**EXCERTO FORNECIDO:**
# # # # # # #

A ideia da eterna juventude não leva a que se lide com a morte de forma ainda mais complicada?

Sim, passamos por um momento de negação. Fazemos exercício físico para não morrer. Então, fazemo-lo pela razão errada. Temos de o fazer para viver melhor. Porque quem faz exercício físico, morre na mesma. Podem-se fazer plásticas e ficar com cara de 20 anos, mas por dentro os órgãos têm os mesmos 60 anos. Não há possibilidade de maquilhagem da morte, apenas para a vida. Finge-se que se é feliz, finge-se que se é saudável, mas não se finge a morte. A ideia da morte traz a possibilidade de viver honestamente no sentido material, mas também afetivo, nas relações. Não se pode viver na corrupção do próprio tempo.

“A ideia da morte traz a possibilidade de viver honestamente no sentido material, mas também afetivo, nas relações”

Como assim?

Estamos a roubar o nosso tempo para viver depois. Isso é corrupção. E essa possibilidade não existe porque o tempo é incorruptível. Você pode adiar a sua vida, você não viveu os dias, os fins de semana, as férias, mas o tempo passou. A vida passou. Mas depois diz: ‘agora quero de volta, tenho o tempo, um corpo maravilhoso?’ Mas o funcionamento dos órgãos já tem os anos que tem e depois aparece o cancro. E aí pergunta-se: ‘Porquê comigo?’ Não! A pergunta correta é: ‘Porque não comigo?’

Porque não?

# # # # # # #

**O PROBLEMA:**
Para cada afirmação, indique com sim ou não se está de acordo com o texto sobre a morte e cite as palavras do texto que o decidem.
1. Quem faz exercício físico consegue evitar a morte.
2. O tempo é incorruptível.
3. As plásticas rejuvenescem também os órgãos.

Entradas de dados armazenadas
# # # # # # #

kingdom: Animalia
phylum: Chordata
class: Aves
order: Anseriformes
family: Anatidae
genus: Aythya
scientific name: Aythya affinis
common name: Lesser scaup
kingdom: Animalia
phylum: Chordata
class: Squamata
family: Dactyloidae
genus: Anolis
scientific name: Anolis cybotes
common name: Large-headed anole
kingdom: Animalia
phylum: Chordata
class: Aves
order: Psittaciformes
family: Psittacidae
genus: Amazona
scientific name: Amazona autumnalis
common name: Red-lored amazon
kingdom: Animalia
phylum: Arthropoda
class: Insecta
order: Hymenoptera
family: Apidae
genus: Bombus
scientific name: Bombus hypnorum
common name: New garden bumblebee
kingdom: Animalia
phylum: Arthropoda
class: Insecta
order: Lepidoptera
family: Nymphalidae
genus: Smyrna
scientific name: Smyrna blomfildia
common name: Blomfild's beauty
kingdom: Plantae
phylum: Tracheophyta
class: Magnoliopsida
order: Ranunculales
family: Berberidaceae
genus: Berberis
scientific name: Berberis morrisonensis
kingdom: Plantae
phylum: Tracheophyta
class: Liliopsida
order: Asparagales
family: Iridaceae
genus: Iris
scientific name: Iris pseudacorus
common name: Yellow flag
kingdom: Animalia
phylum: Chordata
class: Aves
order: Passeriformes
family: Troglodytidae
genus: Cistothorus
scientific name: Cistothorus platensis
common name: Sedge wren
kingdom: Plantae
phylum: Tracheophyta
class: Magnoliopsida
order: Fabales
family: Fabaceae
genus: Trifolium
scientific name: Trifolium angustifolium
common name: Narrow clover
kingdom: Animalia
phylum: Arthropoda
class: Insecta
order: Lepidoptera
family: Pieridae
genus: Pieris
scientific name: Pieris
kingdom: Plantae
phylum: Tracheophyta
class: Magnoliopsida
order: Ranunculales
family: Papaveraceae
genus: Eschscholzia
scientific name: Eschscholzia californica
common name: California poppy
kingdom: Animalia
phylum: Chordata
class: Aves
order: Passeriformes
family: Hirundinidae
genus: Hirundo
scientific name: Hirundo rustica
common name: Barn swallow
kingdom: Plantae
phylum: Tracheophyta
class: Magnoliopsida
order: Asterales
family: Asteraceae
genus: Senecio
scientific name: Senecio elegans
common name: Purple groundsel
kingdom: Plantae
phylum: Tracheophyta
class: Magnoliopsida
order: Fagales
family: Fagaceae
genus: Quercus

# # # # # # #

**PROBLEMA RESOLVIDO:**
1. Não: "Porque quem faz exercício físico, morre na mesma."
2. Sim: "o tempo é incorruptível"
3. Não: "mas por dentro os órgãos têm os mesmos 60 anos"